His Bink’s Spoon now comes in a variety of colors and weights and is deadly for catching large stripers and walleyes in the clear-water reservoirs of the Ozarks.
Binkley has since sold his lure company, but he continues to use the spoons to put his guide clients on big fish.
Rick LaPoint, a longtime guide at Table Rock Lake in southwest Missouri, also thrives in fishing the thermocline. He often uses jigging spoons, drop-shot rigs, grubs or live nightcrawlers to catch black bass in the productive zone.
When he marks fish suspended in the thermocline, he assumes they are actively feeding bass.

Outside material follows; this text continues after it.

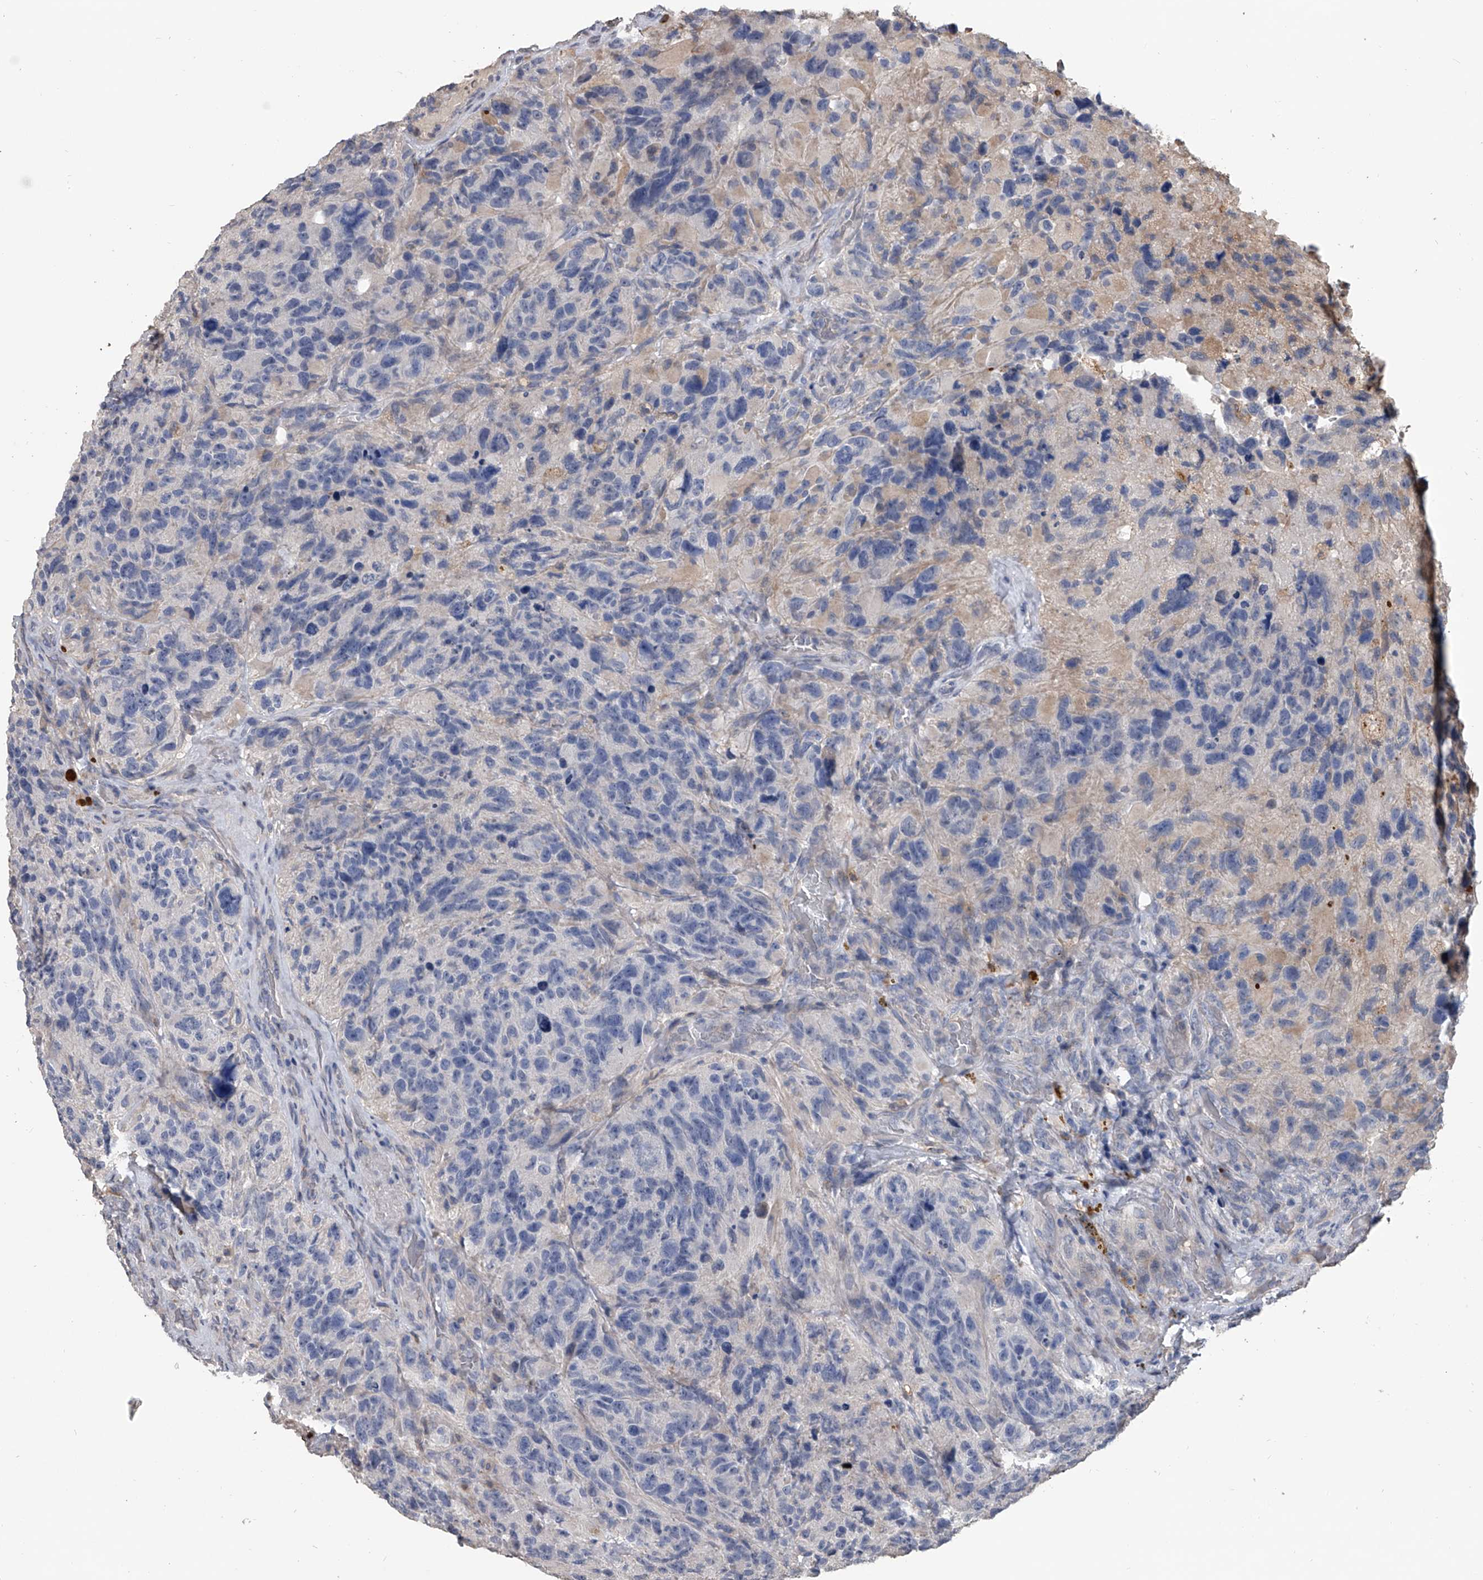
{"staining": {"intensity": "negative", "quantity": "none", "location": "none"}, "tissue": "glioma", "cell_type": "Tumor cells", "image_type": "cancer", "snomed": [{"axis": "morphology", "description": "Glioma, malignant, High grade"}, {"axis": "topography", "description": "Brain"}], "caption": "The micrograph demonstrates no significant positivity in tumor cells of glioma.", "gene": "DOCK9", "patient": {"sex": "male", "age": 69}}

And he often is right.
Fishing the treetops of deep flooded timber, channel breaks, and long points, he follows his electronics until he finds fish. With the sensitivity on his electronic units turned up, he can watch on the screen as his lure descends and he can drop it right in front of a specific fish and tease it to hit. Sometimes it works, sometimes it doesn’t.
Most fishermen refer to the water below the thermocline as a “dead zone.” But that isn’t necessarily true. While the water immediately below the thermocline has little oxygen, the extreme depths of some clear-water reservoirs have just enough oxygen for fish to survive. Stripers and walleyes often go as deep as 100 feet at Norfork in the heat of summer.
Binkley and his clients have caught fish in those depths. He remembers one trip in late August when a woman he was guiding caught a 52-pound striper in 100 feet of water on one of his heavy jigging spoons.
The only problem? Stripers pulled from those depths usually die. But for fishermen looking for a trophy for the wall or for good table fare, those fish are there for the taking.
Binkley often scopes out the deepest water in Norfork, usually within two miles of the dam, until he picks up fish on his electronics.
The thermocline often remains intact through the summer months and into early fall. Then as the surface temperature cools and the layers break down, the turnover takes place and the water temperature is fairly uniform from top to bottom.
But until that happens, the thermocline can be a magical place to catch big fish at a time of the year when most fishermen are sitting in the air conditioning.